Skład północnokoreańskich rakiet KN-23 został zniszczony minionej nocy w obwodzie woroneskim na zachodzie Rosji - poinformowała w sobotę ukraińska agencja UNIAN. Gubernator tego regionu Aleksandr Gusiew ogłosił stan wyjątkowy i ewakuację mieszkańców z terenów w pobliżu eksplozji.
"Skład amunicji płonie od kilku godzin. Słychać liczne eksplozje" - powiadomiła agencja UNIAN. Wyjaśniła, że do ataku użyty został dron. Gubernator obwodu woroneskiego Aleksandr Gusiew potwierdził na Telegramie pożar i detonacje w pobliżu miasta Ostrogożsk.
"Przy udziale służb ratowniczych trwa ewakuacja mieszkańców znajdujących się w pobliżu pożaru. Utworzono dla nich ośrodki tymczasowego zakwaterowania i podstawiono autobusy" - napisał. W związku ze zdarzeniem w regionie wprowadzono stan wyjątkowy.
"Według wstępnych informacji nikt z cywilów nie odniósł obrażeń. Ocena ewentualnych szkód zostanie przeprowadzona dopiero po całkowitym usunięciu skutków detonacji" - dodał Gusiew.
Sojusz Korei Północnej i Rosji
Pjongjang i Moskwa są sojusznikami od czasu powstania Korei Północnej po II wojnie światowej.
Do zbliżenia między reżimowymi państwami doszło na tle rosyjskiej inwazji na Ukrainę na pełną skalę.
Stany Zjednoczone i ich sojusznicy oskarżyli Koreę Północną o dostarczanie Rosji amunicji i pocisków na potrzeby wojny w Ukrainie.

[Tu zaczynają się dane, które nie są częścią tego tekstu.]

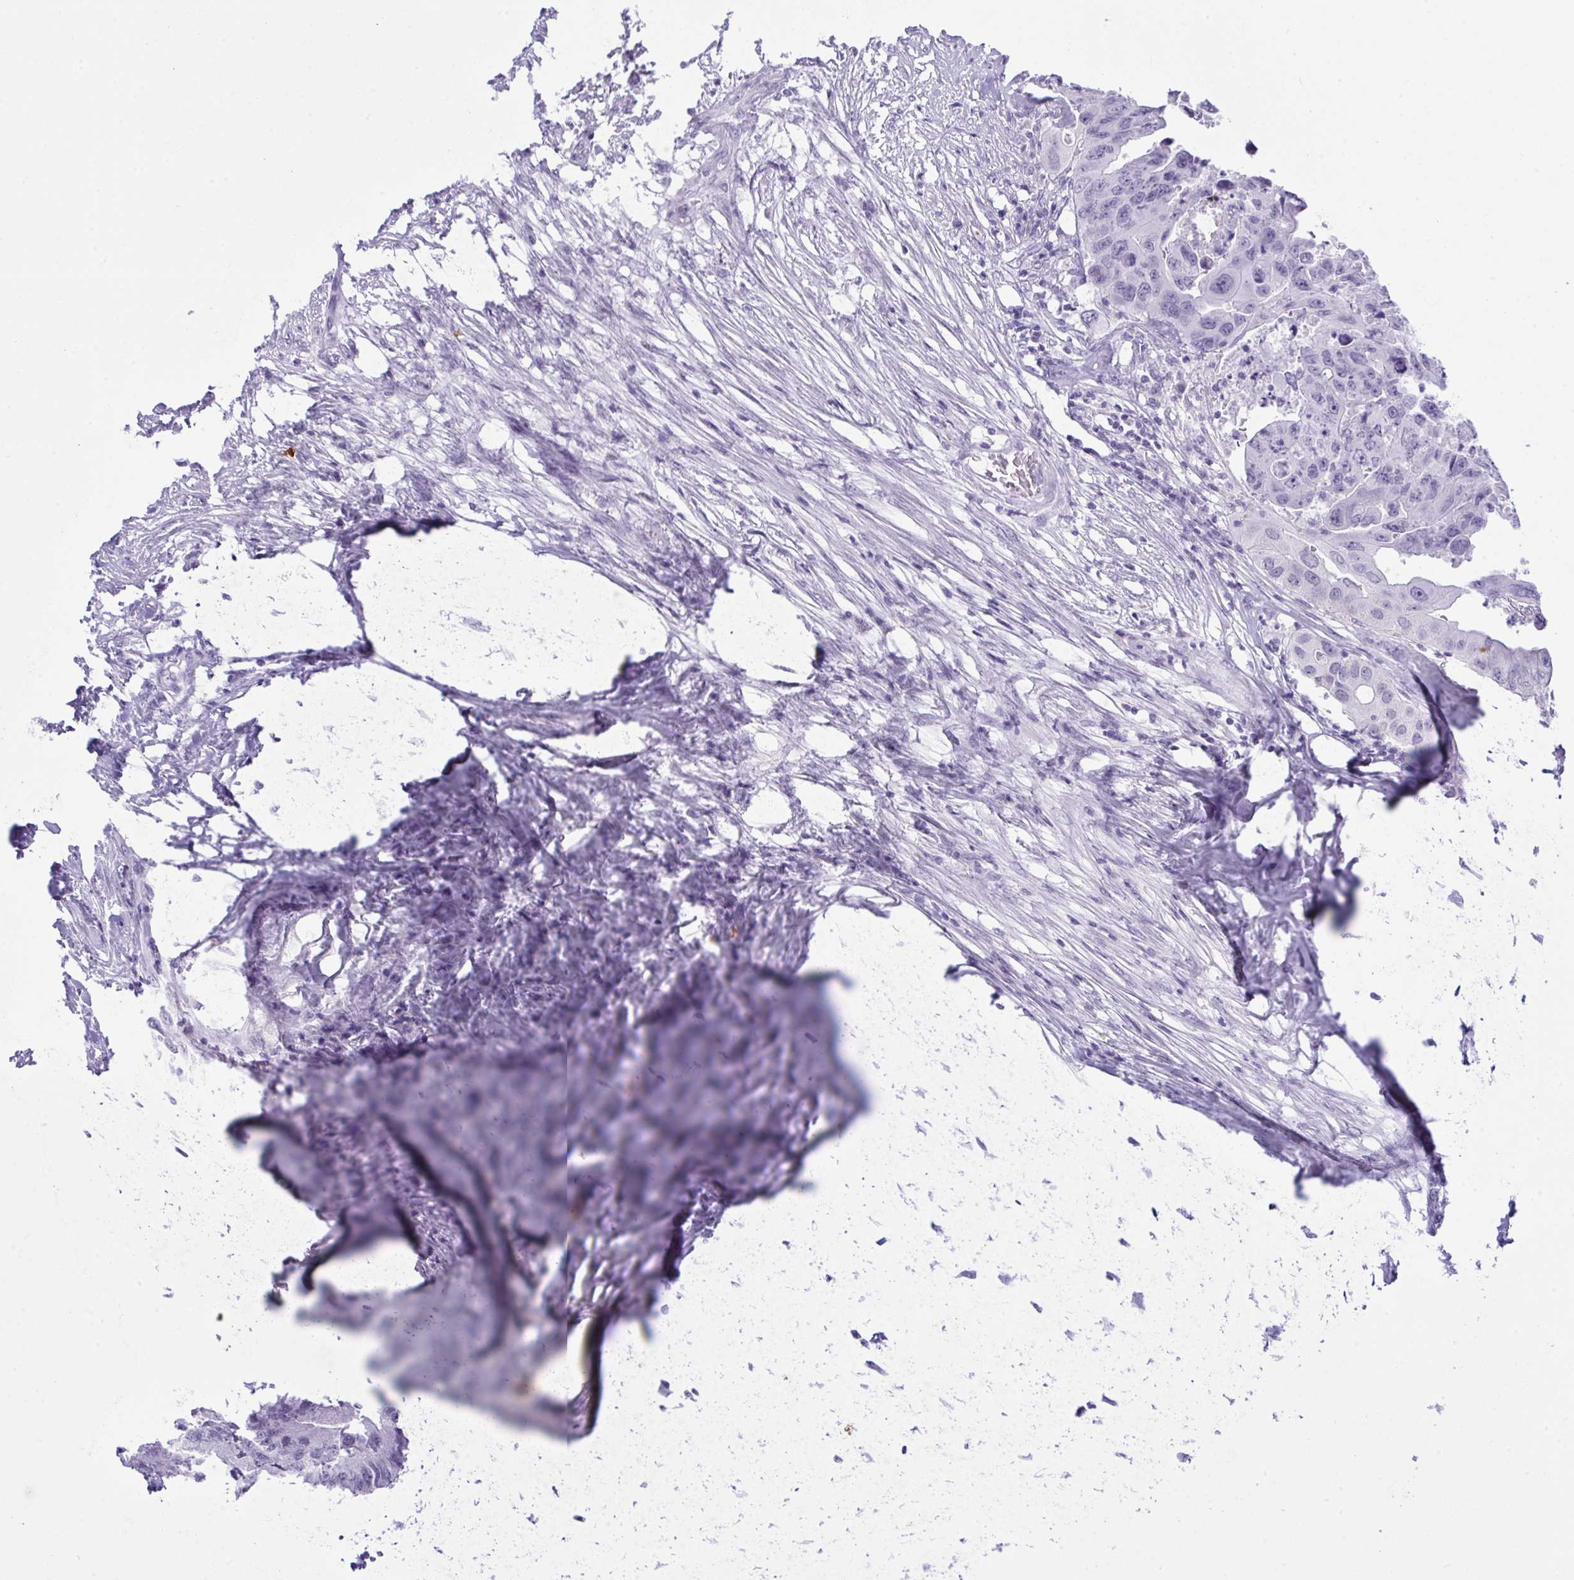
{"staining": {"intensity": "negative", "quantity": "none", "location": "none"}, "tissue": "colorectal cancer", "cell_type": "Tumor cells", "image_type": "cancer", "snomed": [{"axis": "morphology", "description": "Adenocarcinoma, NOS"}, {"axis": "topography", "description": "Colon"}], "caption": "Colorectal cancer (adenocarcinoma) stained for a protein using IHC reveals no staining tumor cells.", "gene": "ELN", "patient": {"sex": "male", "age": 71}}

Minister obrony Korei Południowej Szin Won Sik ujawnił, że od czasu spotkania Kim-Putin we Władywostoku we wrześniu 2023 r. Seul wykrył co najmniej 10 tys. kontenerów wysyłanych z Korei Północnej do Rosji, które mogą pomieścić nawet 4,8 mln pocisków artyleryjskich podobnych do tych, których Putin użył podczas bombardowania Ukrainy.
W czerwcu podczas wizyty rosyjskiego dyktatora Władimira Putina w Pjongjangu oba kraje podpisały umowę o wzajemnej obronie. Na jej mocy obie strony mają "niezwłocznie" i "wszelkimi dostępnymi sposobami" udzielić sobie nawzajem wsparcia w przypadku agresji z zewnątrz.